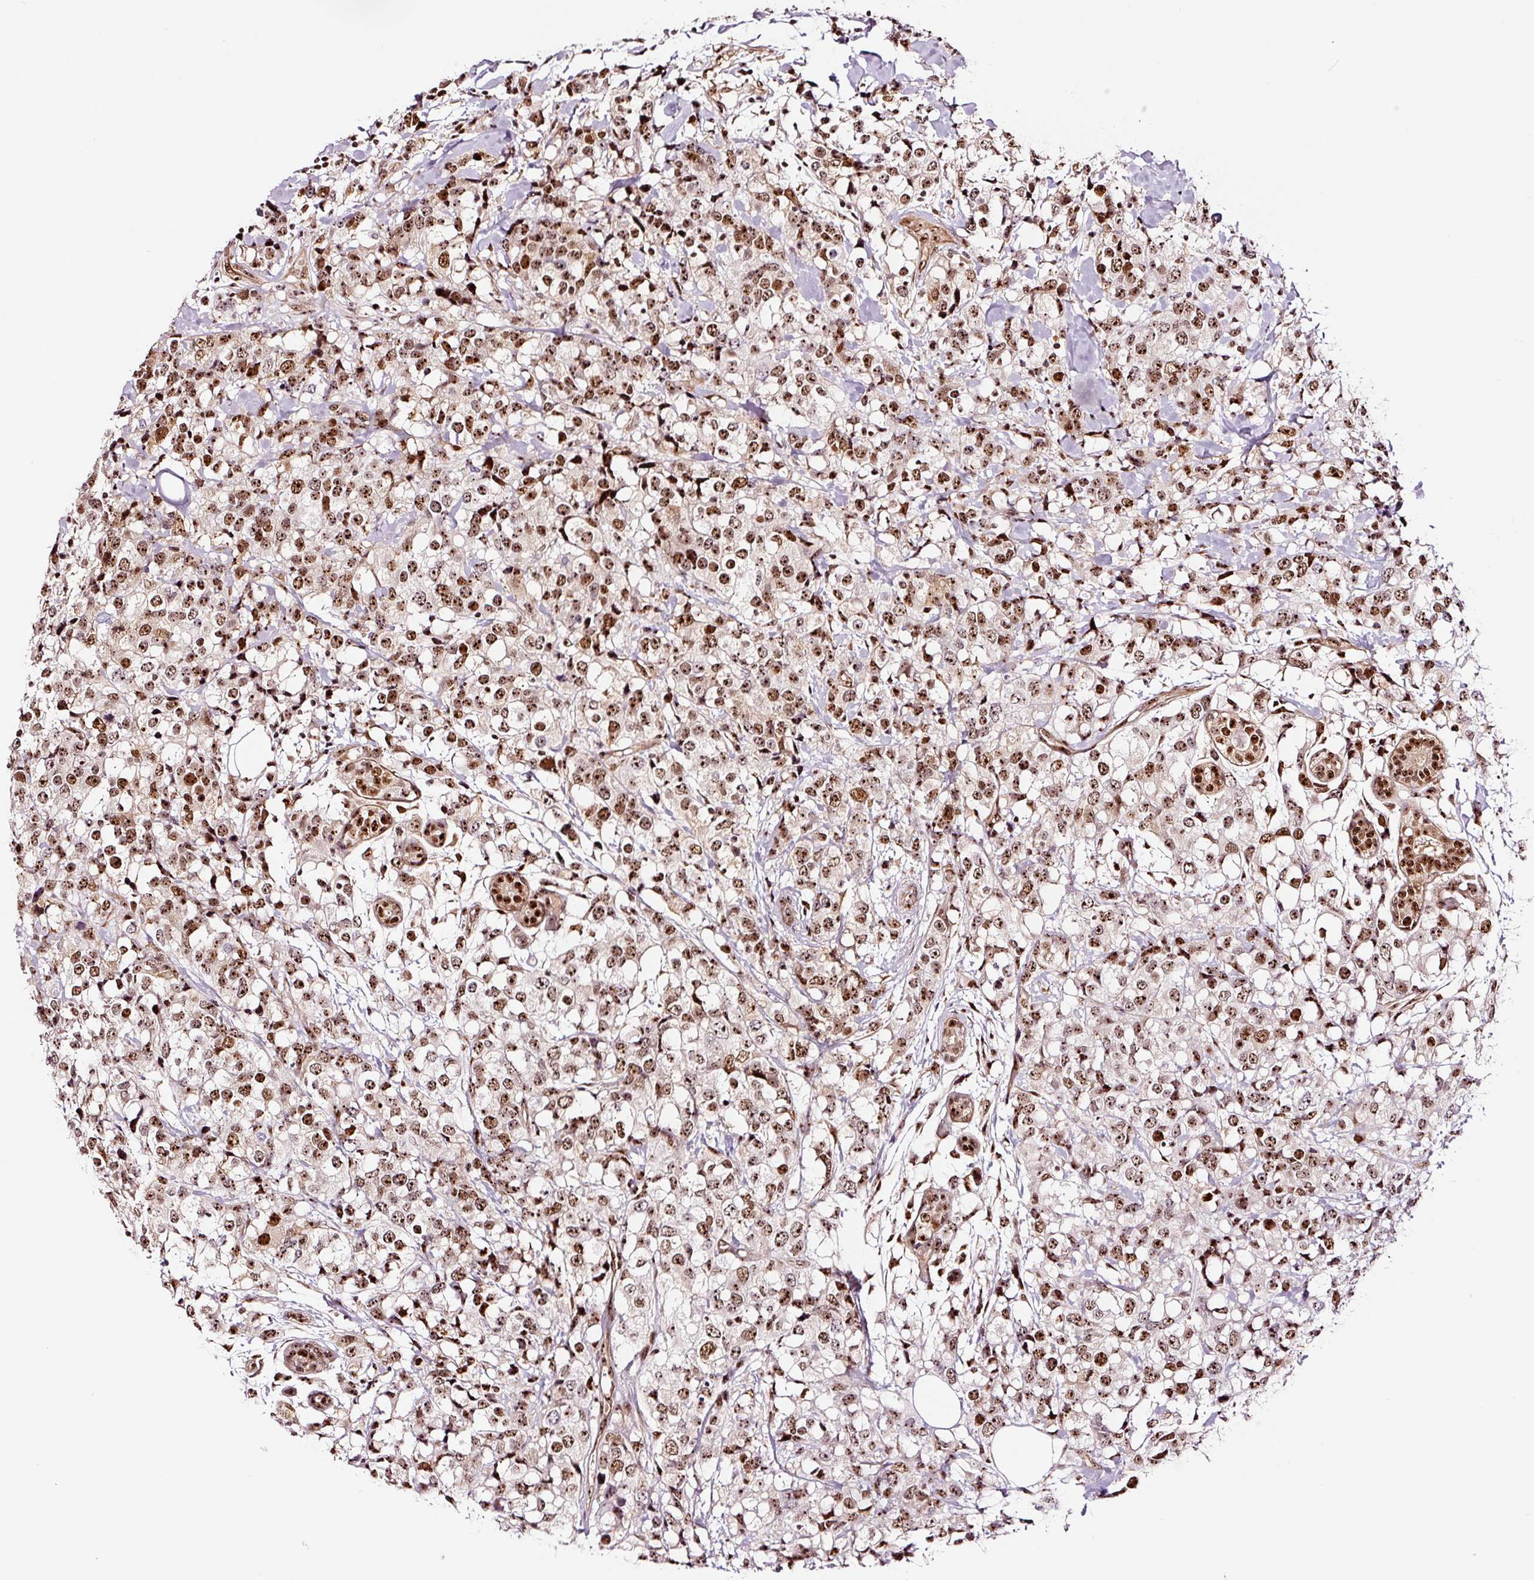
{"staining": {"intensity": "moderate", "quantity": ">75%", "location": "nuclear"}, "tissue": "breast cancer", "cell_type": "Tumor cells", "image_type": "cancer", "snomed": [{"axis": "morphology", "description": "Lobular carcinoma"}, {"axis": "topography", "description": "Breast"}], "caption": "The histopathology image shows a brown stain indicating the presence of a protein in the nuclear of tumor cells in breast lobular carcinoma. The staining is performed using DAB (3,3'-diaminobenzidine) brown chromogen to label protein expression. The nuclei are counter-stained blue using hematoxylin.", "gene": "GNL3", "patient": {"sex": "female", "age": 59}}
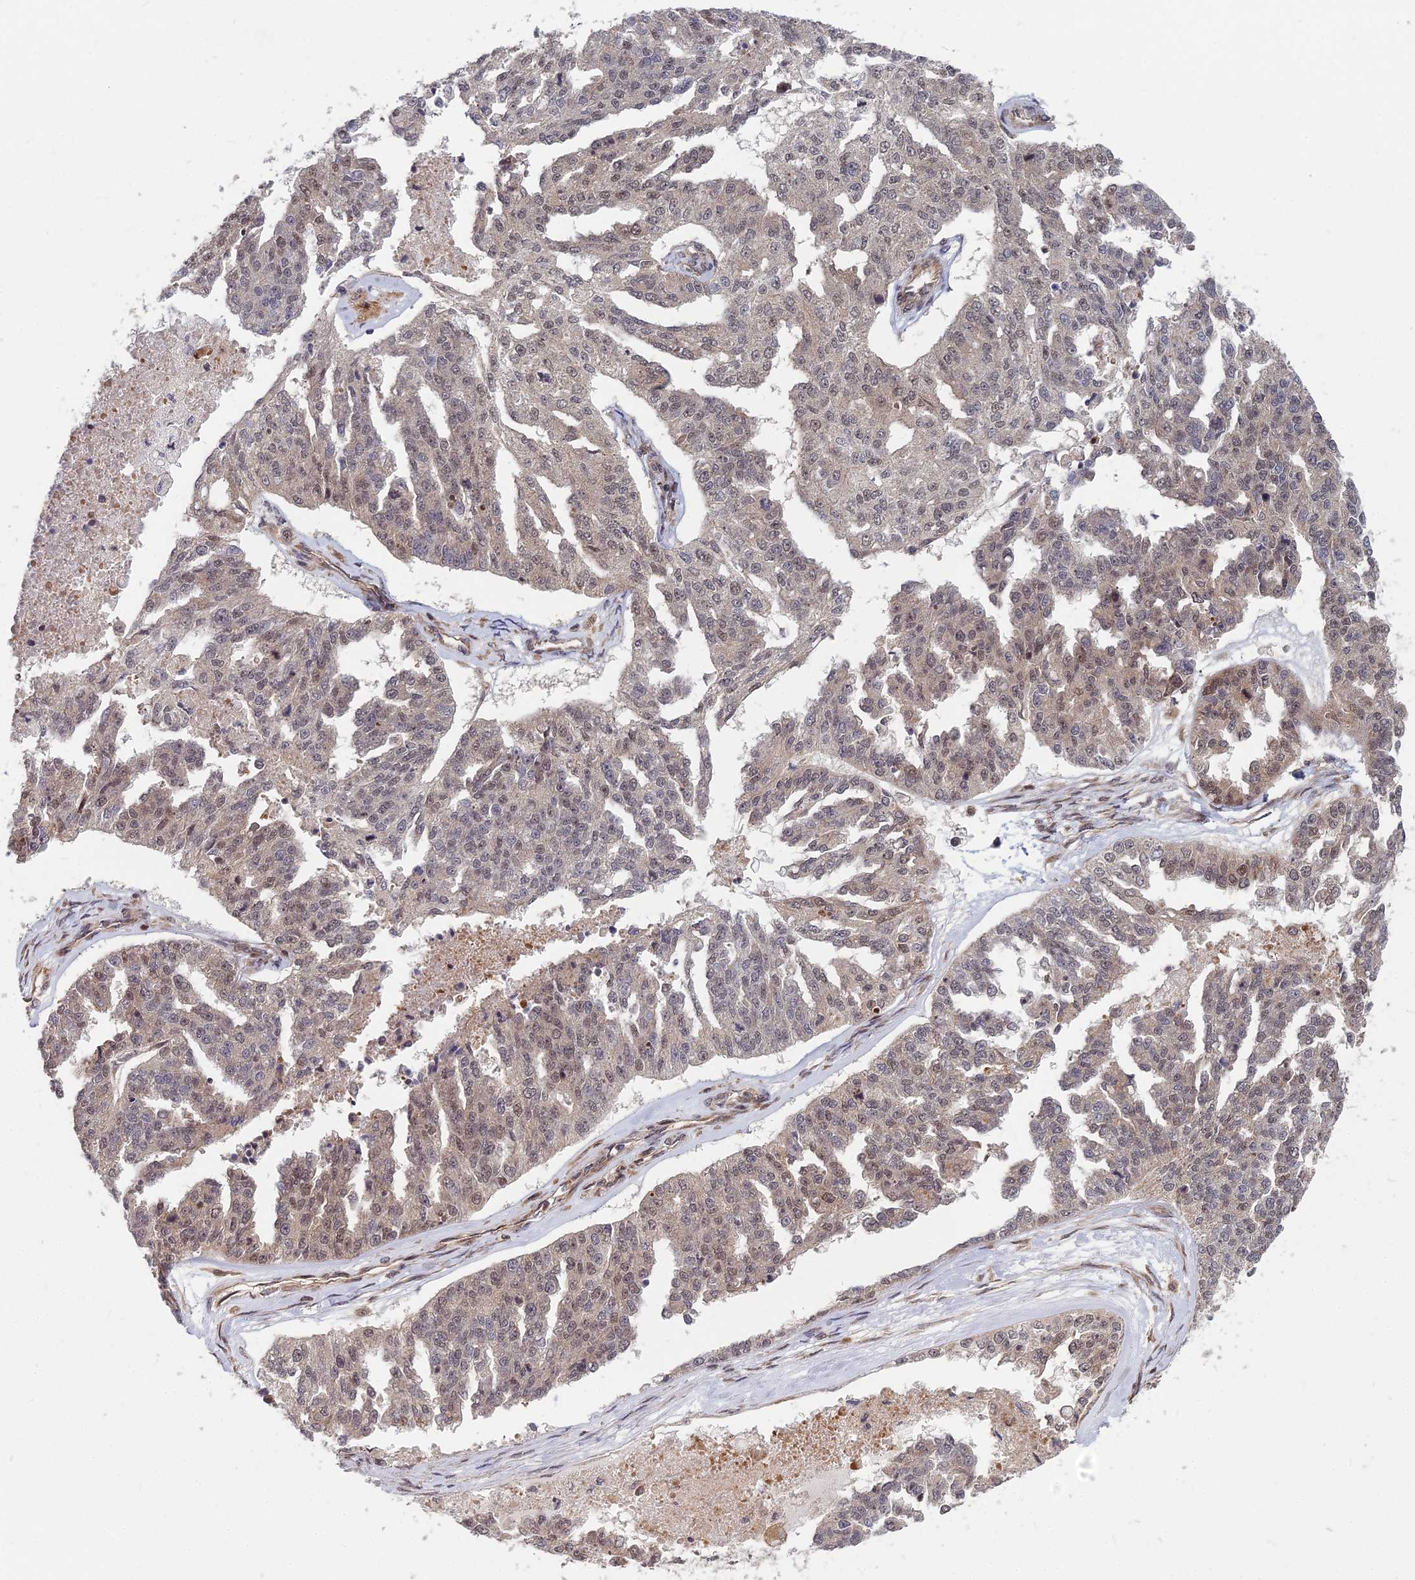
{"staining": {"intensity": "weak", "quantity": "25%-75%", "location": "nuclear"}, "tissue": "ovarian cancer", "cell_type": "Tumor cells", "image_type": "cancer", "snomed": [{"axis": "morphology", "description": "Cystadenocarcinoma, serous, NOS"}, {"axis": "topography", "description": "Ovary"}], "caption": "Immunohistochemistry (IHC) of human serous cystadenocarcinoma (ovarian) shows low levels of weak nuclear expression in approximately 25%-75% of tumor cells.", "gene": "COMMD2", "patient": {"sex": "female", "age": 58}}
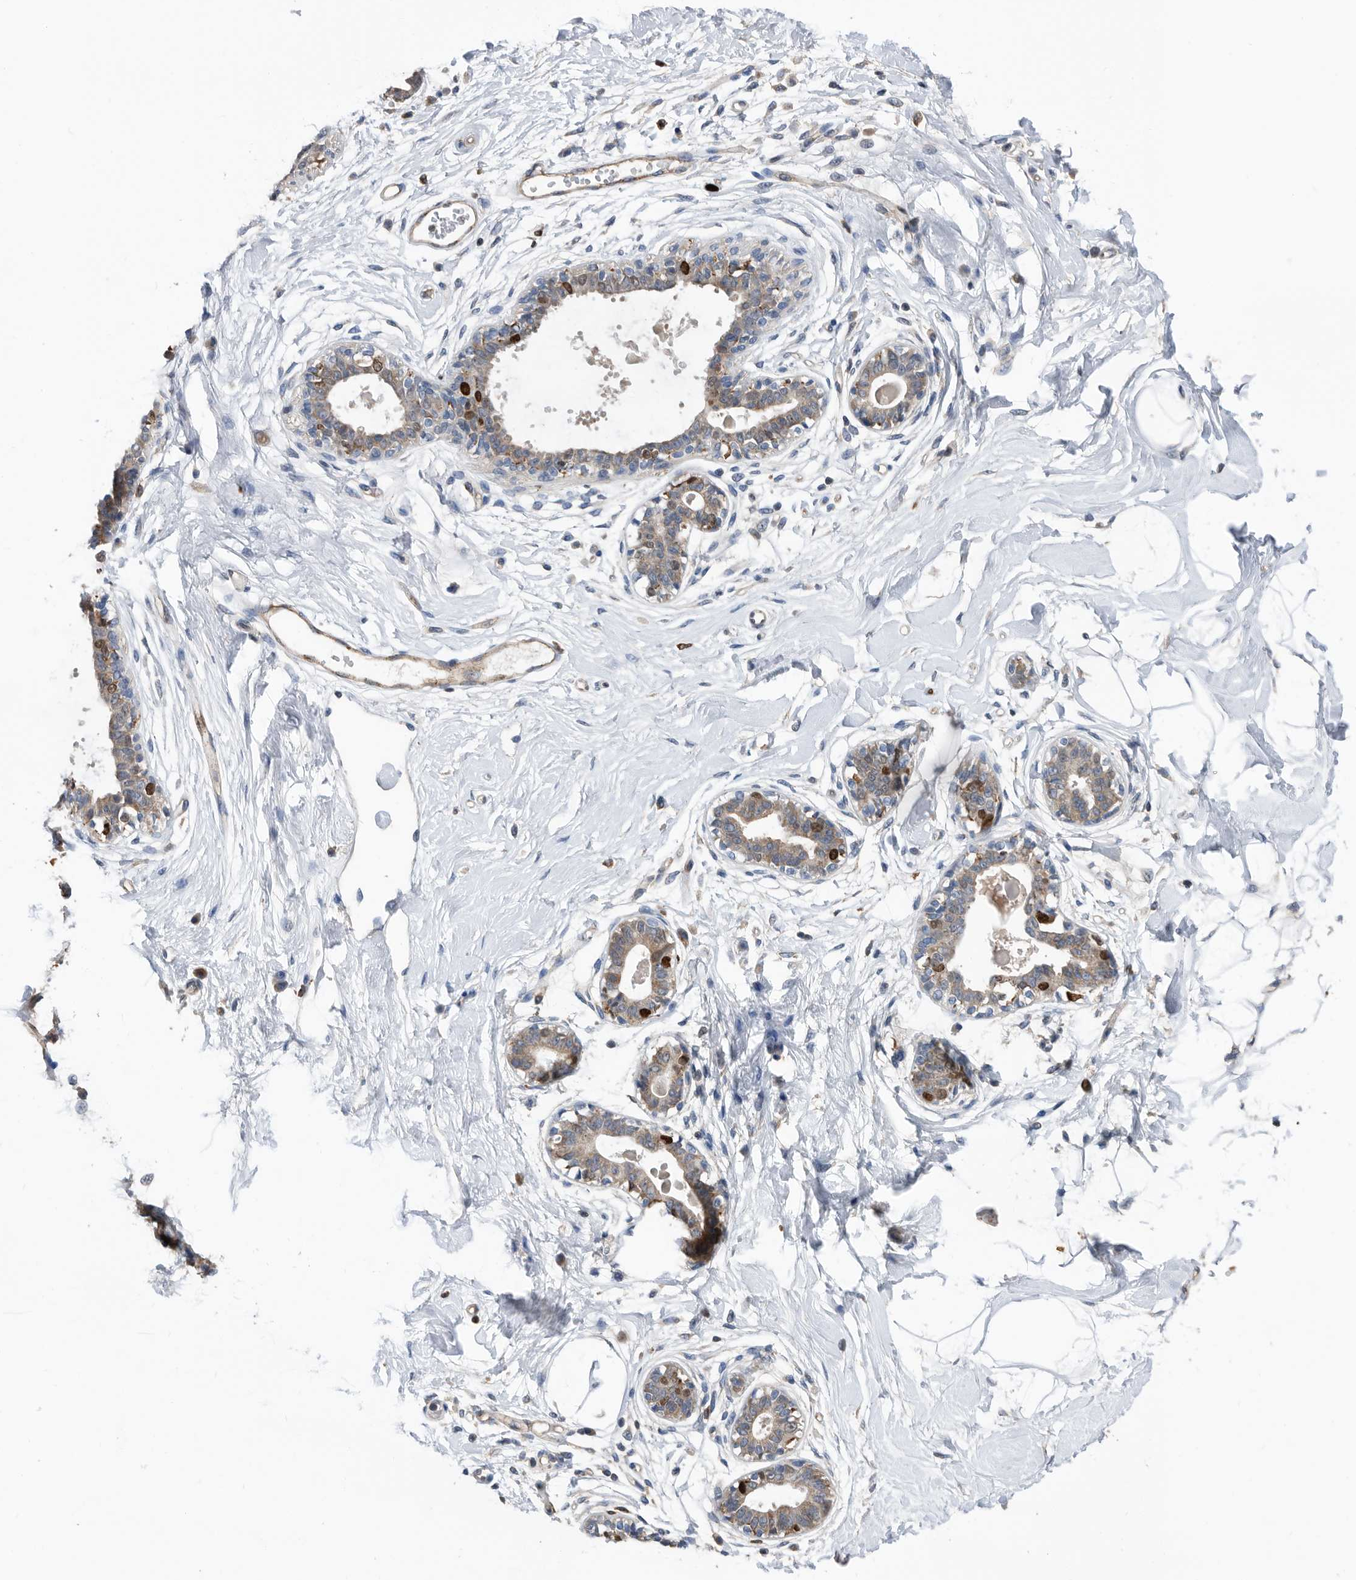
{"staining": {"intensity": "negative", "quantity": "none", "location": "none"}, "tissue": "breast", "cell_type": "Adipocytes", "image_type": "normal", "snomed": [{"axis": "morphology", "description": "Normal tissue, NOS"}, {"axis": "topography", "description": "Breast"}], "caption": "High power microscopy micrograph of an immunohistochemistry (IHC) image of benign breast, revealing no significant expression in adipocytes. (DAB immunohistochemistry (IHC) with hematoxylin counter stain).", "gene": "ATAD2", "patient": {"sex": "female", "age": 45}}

********

## TRY IT
The data above must be written out again word for word, without its pictures.

## TASK SOLUTION
{"staining": {"intensity": "moderate", "quantity": ">75%", "location": "nuclear"}, "tissue": "breast cancer", "cell_type": "Tumor cells", "image_type": "cancer", "snomed": [{"axis": "morphology", "description": "Lobular carcinoma"}, {"axis": "topography", "description": "Breast"}], "caption": "The histopathology image shows a brown stain indicating the presence of a protein in the nuclear of tumor cells in breast lobular carcinoma. The staining is performed using DAB (3,3'-diaminobenzidine) brown chromogen to label protein expression. The nuclei are counter-stained blue using hematoxylin.", "gene": "GNL3", "patient": {"sex": "female", "age": 59}}
{"staining": {"intensity": "weak", "quantity": "25%-75%", "location": "nuclear"}, "tissue": "ovarian cancer", "cell_type": "Tumor cells", "image_type": "cancer", "snomed": [{"axis": "morphology", "description": "Cystadenocarcinoma, serous, NOS"}, {"axis": "topography", "description": "Ovary"}], "caption": "Immunohistochemistry (IHC) of human serous cystadenocarcinoma (ovarian) shows low levels of weak nuclear expression in approximately 25%-75% of tumor cells.", "gene": "COMMD2", "patient": {"sex": "female", "age": 58}}
{"staining": {"intensity": "negative", "quantity": "none", "location": "none"}, "tissue": "breast", "cell_type": "Adipocytes", "image_type": "normal", "snomed": [{"axis": "morphology", "description": "Normal tissue, NOS"}, {"axis": "topography", "description": "Breast"}], "caption": "High power microscopy micrograph of an immunohistochemistry (IHC) image of benign breast, revealing no significant expression in adipocytes. (DAB immunohistochemistry (IHC) with hematoxylin counter stain).", "gene": "ATAD2", "patient": {"sex": "female", "age": 45}}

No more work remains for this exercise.